Instructions to follow: Pictures do not belong in the copy; restate the records below word for word.

━━━━━ Records to process ━━━━━

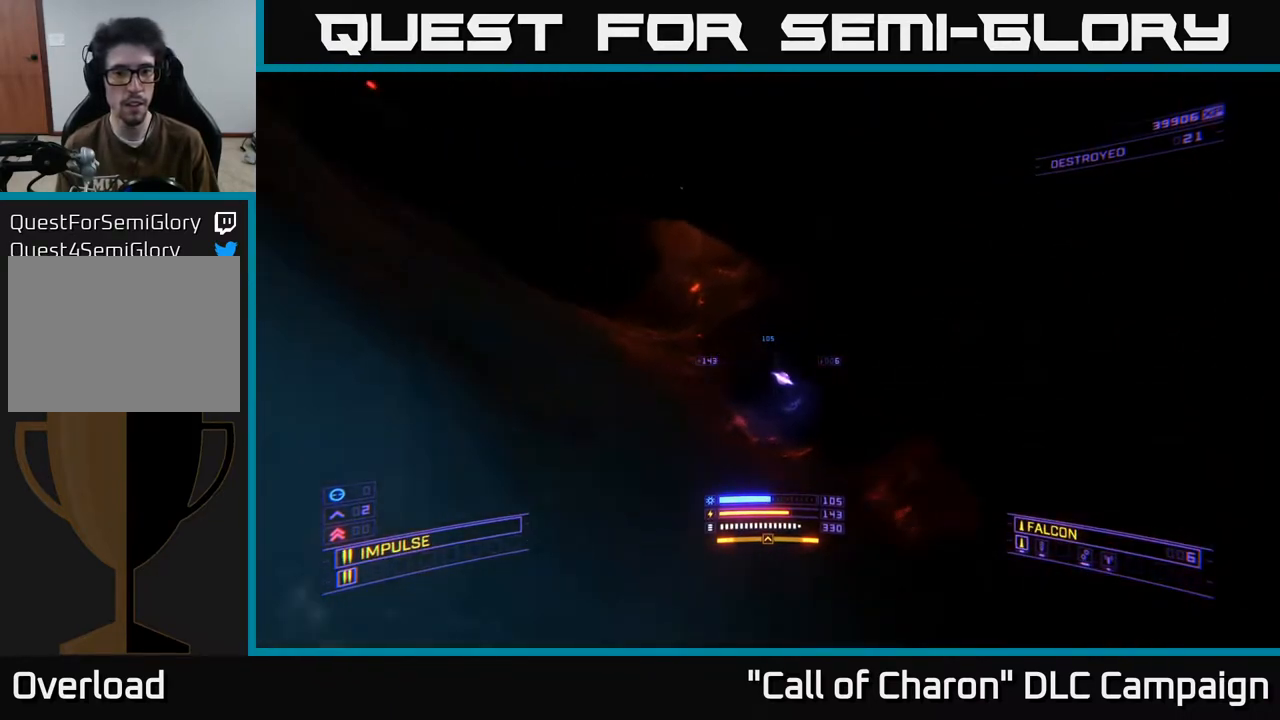
{"buttons": [], "left_stick": "up", "right_stick": "center", "events": [[367, "L1", "up"], [383, "right_stick", "center"]]}
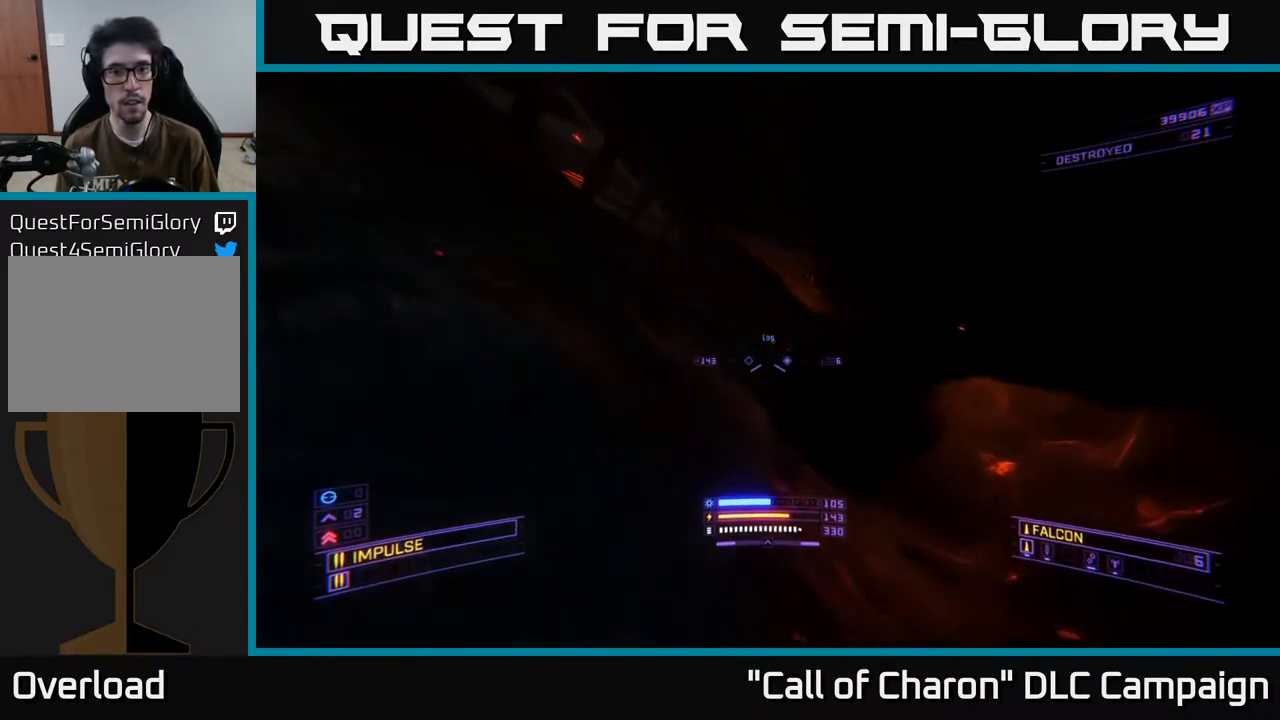
{"buttons": ["L1"], "left_stick": "up", "right_stick": "center", "events": [[233, "L1", "down"]]}
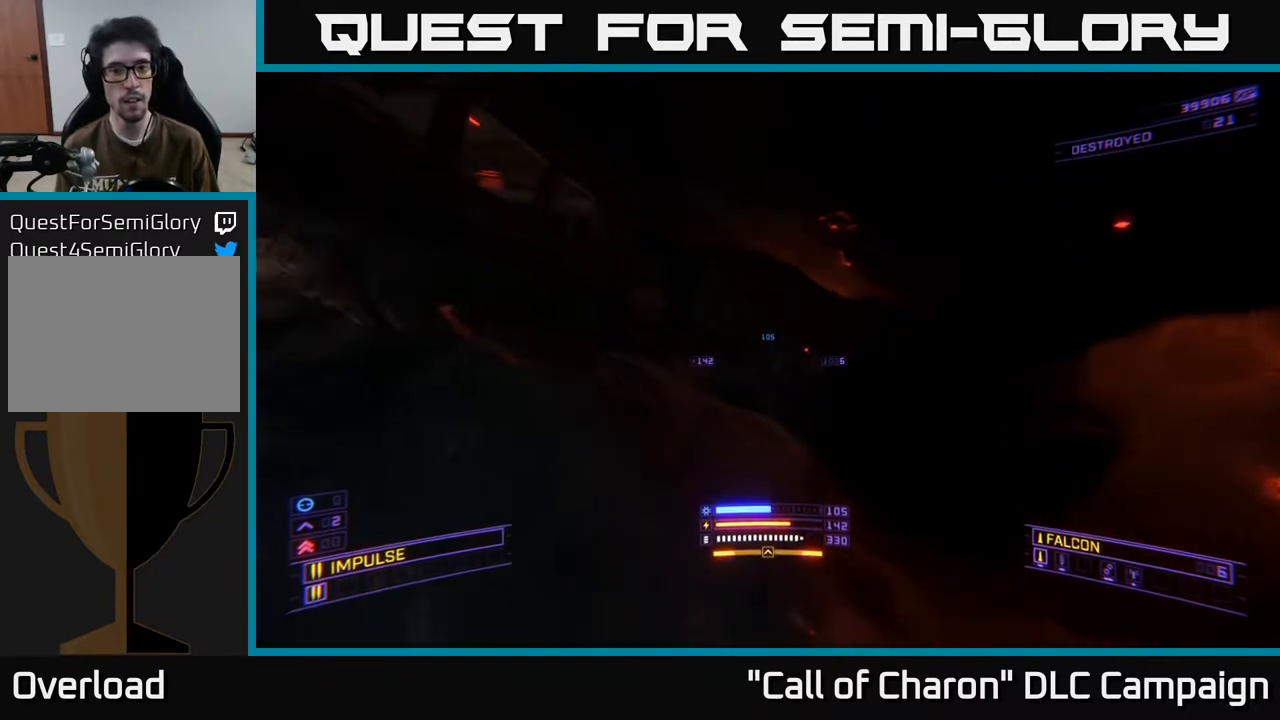
{"buttons": ["L1"], "left_stick": "up", "right_stick": "center", "events": [[217, "right_stick", "left"], [417, "right_stick", "center"]]}
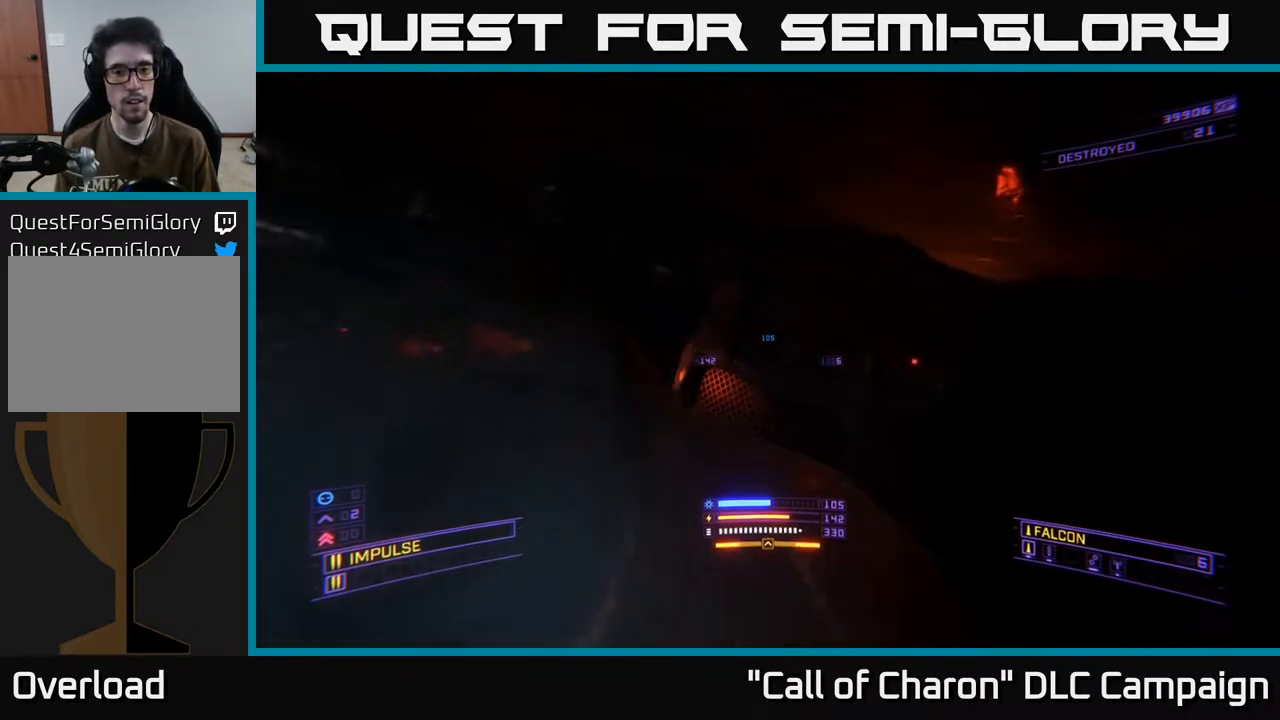
{"buttons": [], "left_stick": "center", "right_stick": "center", "events": [[133, "right_stick", "left"], [350, "left_stick", "center"], [367, "L1", "up"], [417, "right_stick", "center"]]}
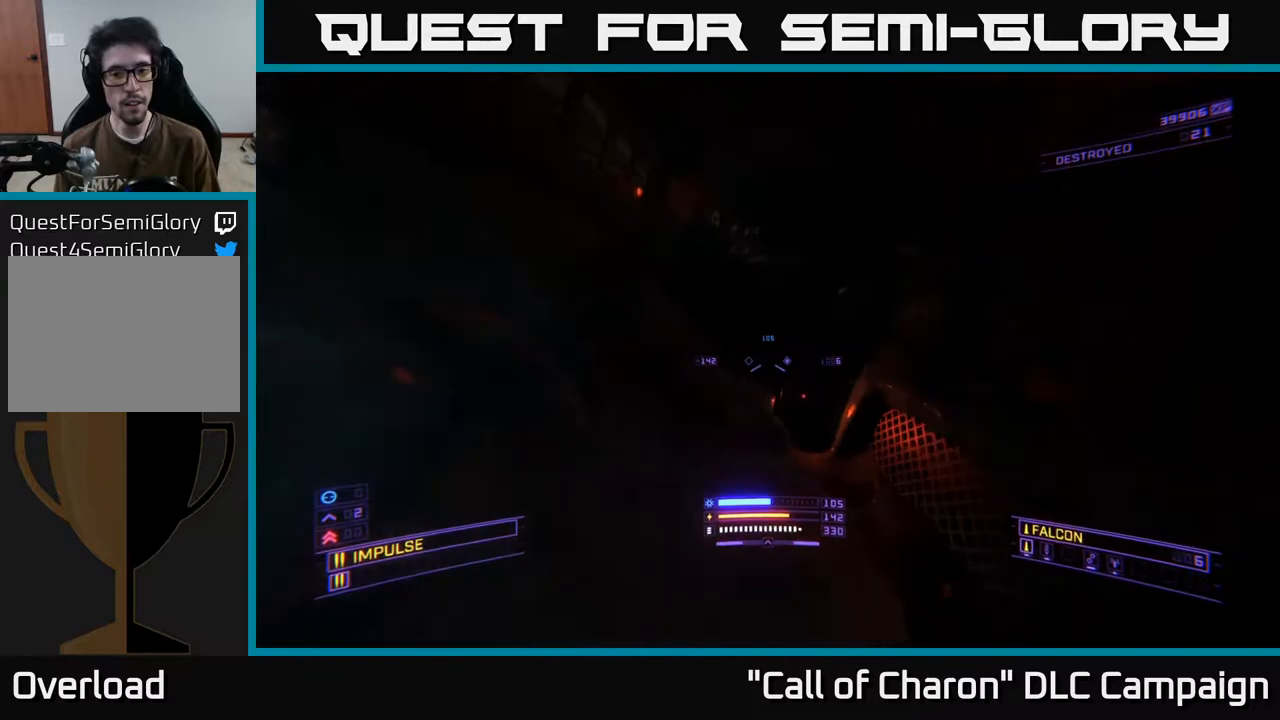
{"buttons": ["B"], "left_stick": "up", "right_stick": "center", "events": [[400, "B", "down"], [467, "left_stick", "up"]]}
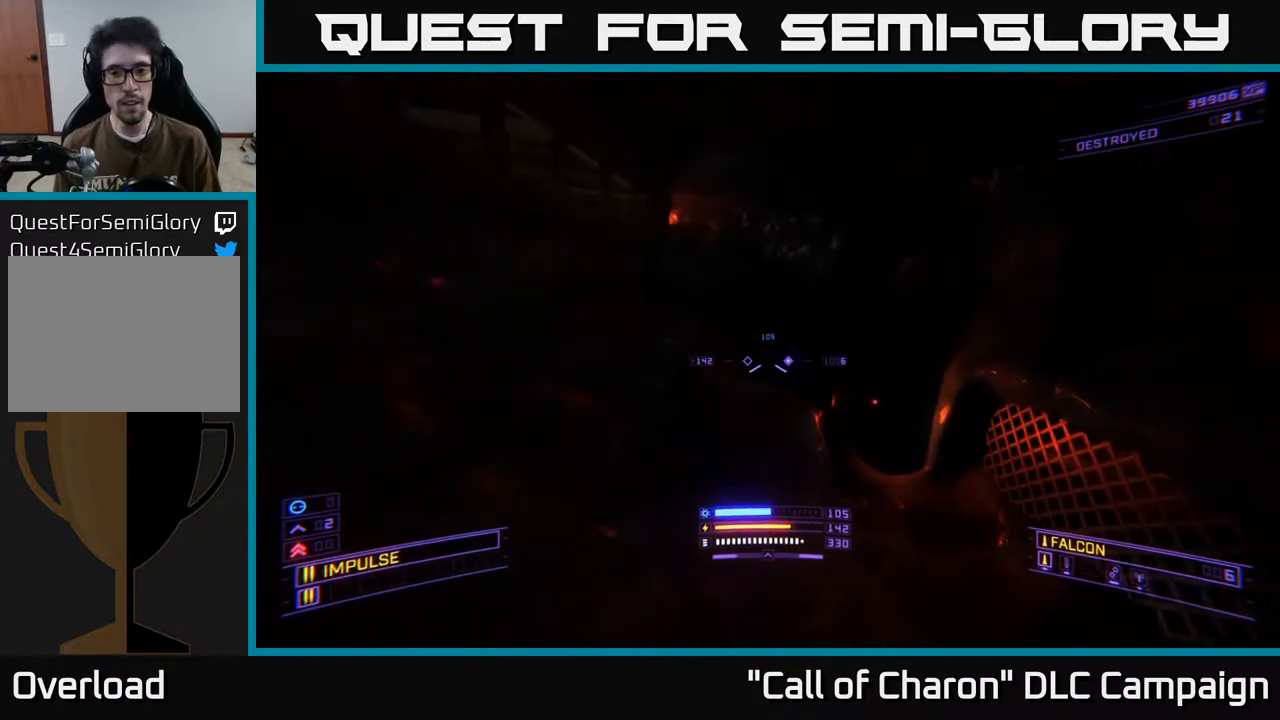
{"buttons": [], "left_stick": "down", "right_stick": "right", "events": [[17, "B", "up"], [100, "B", "down"], [183, "B", "up"], [283, "left_stick", "down"], [300, "right_stick", "right"]]}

━━━━━

Solution:
{"buttons": [], "left_stick": "up", "right_stick": "center", "events": [[367, "L1", "up"], [383, "right_stick", "center"]]}
{"buttons": ["L1"], "left_stick": "up", "right_stick": "center", "events": [[233, "L1", "down"]]}
{"buttons": ["L1"], "left_stick": "up", "right_stick": "center", "events": [[217, "right_stick", "left"], [417, "right_stick", "center"]]}
{"buttons": [], "left_stick": "center", "right_stick": "center", "events": [[133, "right_stick", "left"], [350, "left_stick", "center"], [367, "L1", "up"], [417, "right_stick", "center"]]}
{"buttons": ["B"], "left_stick": "up", "right_stick": "center", "events": [[400, "B", "down"], [467, "left_stick", "up"]]}
{"buttons": [], "left_stick": "down", "right_stick": "right", "events": [[17, "B", "up"], [100, "B", "down"], [183, "B", "up"], [283, "left_stick", "down"], [300, "right_stick", "right"]]}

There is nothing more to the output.